*Required action*
Express the lines of the items below, starting at the line containing "Abierto hoy 10 a.m.–5 p.m." and ending at the line containing "Iguala tu donación", as a numbered list, leaving out any blank lines.

[Given records — start]

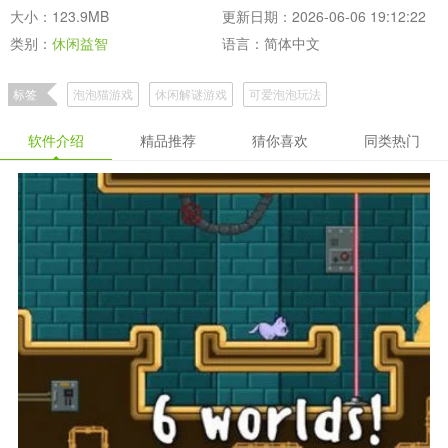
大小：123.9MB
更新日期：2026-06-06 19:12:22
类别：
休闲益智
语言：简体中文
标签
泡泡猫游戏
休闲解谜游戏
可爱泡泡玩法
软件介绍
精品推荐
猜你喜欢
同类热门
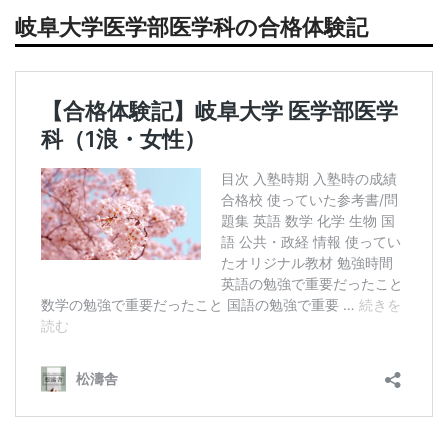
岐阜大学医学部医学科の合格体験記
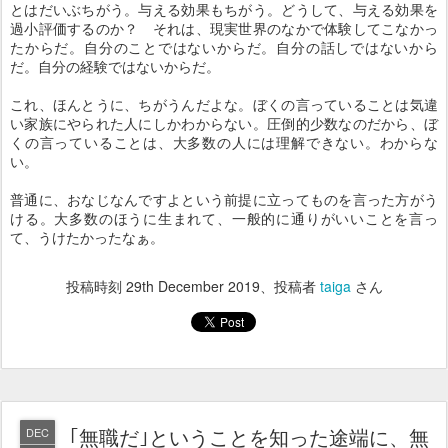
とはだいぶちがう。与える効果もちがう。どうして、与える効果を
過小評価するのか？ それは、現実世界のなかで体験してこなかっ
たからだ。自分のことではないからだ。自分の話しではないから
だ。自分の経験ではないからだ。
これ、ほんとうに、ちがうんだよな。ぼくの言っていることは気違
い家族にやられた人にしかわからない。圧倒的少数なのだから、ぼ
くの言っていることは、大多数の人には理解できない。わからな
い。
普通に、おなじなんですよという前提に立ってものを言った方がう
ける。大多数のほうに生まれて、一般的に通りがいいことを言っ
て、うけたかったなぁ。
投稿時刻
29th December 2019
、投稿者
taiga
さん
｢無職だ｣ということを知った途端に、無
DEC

[Given records — finish]
[Given records — start]

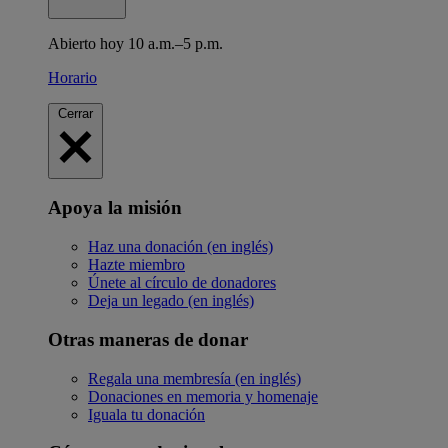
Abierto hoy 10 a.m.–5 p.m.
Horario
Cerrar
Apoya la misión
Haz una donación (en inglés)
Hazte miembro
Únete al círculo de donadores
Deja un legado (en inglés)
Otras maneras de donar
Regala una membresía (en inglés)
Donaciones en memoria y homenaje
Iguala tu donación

[Given records — finish]
[Given records — start]

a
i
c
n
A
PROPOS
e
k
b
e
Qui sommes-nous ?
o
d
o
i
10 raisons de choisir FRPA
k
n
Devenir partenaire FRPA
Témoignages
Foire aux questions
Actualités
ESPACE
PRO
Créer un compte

[Given records — finish]

*Solution for this exercise*
1. Abierto hoy 10 a.m.–5 p.m.
2. Horario
3. Cerrar
4. Apoya la misión
5. Haz una donación (en inglés)
6. Hazte miembro
7. Únete al círculo de donadores
8. Deja un legado (en inglés)
9. Otras maneras de donar
10. Regala una membresía (en inglés)
11. Donaciones en memoria y homenaje
12. Iguala tu donación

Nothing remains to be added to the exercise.